WORK INSTRUCTIONS: Each line of the records below that holds "format" should be returned.

DATA UNDER STUDY below:

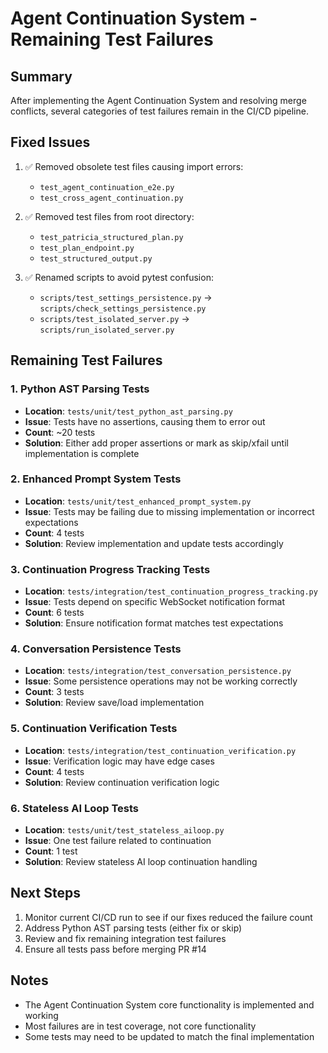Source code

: # Agent Continuation System - Remaining Test Failures

## Summary
After implementing the Agent Continuation System and resolving merge conflicts, several categories of test failures remain in the CI/CD pipeline.

## Fixed Issues
1. ✅ Removed obsolete test files causing import errors:
   - `test_agent_continuation_e2e.py`
   - `test_cross_agent_continuation.py`
   
2. ✅ Removed test files from root directory:
   - `test_patricia_structured_plan.py`
   - `test_plan_endpoint.py`
   - `test_structured_output.py`
   
3. ✅ Renamed scripts to avoid pytest confusion:
   - `scripts/test_settings_persistence.py` → `scripts/check_settings_persistence.py`
   - `scripts/test_isolated_server.py` → `scripts/run_isolated_server.py`

## Remaining Test Failures

### 1. Python AST Parsing Tests
- **Location**: `tests/unit/test_python_ast_parsing.py`
- **Issue**: Tests have no assertions, causing them to error out
- **Count**: ~20 tests
- **Solution**: Either add proper assertions or mark as skip/xfail until implementation is complete

### 2. Enhanced Prompt System Tests
- **Location**: `tests/unit/test_enhanced_prompt_system.py`
- **Issue**: Tests may be failing due to missing implementation or incorrect expectations
- **Count**: 4 tests
- **Solution**: Review implementation and update tests accordingly

### 3. Continuation Progress Tracking Tests
- **Location**: `tests/integration/test_continuation_progress_tracking.py`
- **Issue**: Tests depend on specific WebSocket notification format
- **Count**: 6 tests
- **Solution**: Ensure notification format matches test expectations

### 4. Conversation Persistence Tests
- **Location**: `tests/integration/test_conversation_persistence.py`
- **Issue**: Some persistence operations may not be working correctly
- **Count**: 3 tests
- **Solution**: Review save/load implementation

### 5. Continuation Verification Tests
- **Location**: `tests/integration/test_continuation_verification.py`
- **Issue**: Verification logic may have edge cases
- **Count**: 4 tests
- **Solution**: Review continuation verification logic

### 6. Stateless AI Loop Tests
- **Location**: `tests/unit/test_stateless_ailoop.py`
- **Issue**: One test failure related to continuation
- **Count**: 1 test
- **Solution**: Review stateless AI loop continuation handling

## Next Steps
1. Monitor current CI/CD run to see if our fixes reduced the failure count
2. Address Python AST parsing tests (either fix or skip)
3. Review and fix remaining integration test failures
4. Ensure all tests pass before merging PR #14

## Notes
- The Agent Continuation System core functionality is implemented and working
- Most failures are in test coverage, not core functionality
- Some tests may need to be updated to match the final implementation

End of DATA UNDER STUDY.

OUTPUT BELOW:
- **Issue**: Tests depend on specific WebSocket notification format
- **Solution**: Ensure notification format matches test expectations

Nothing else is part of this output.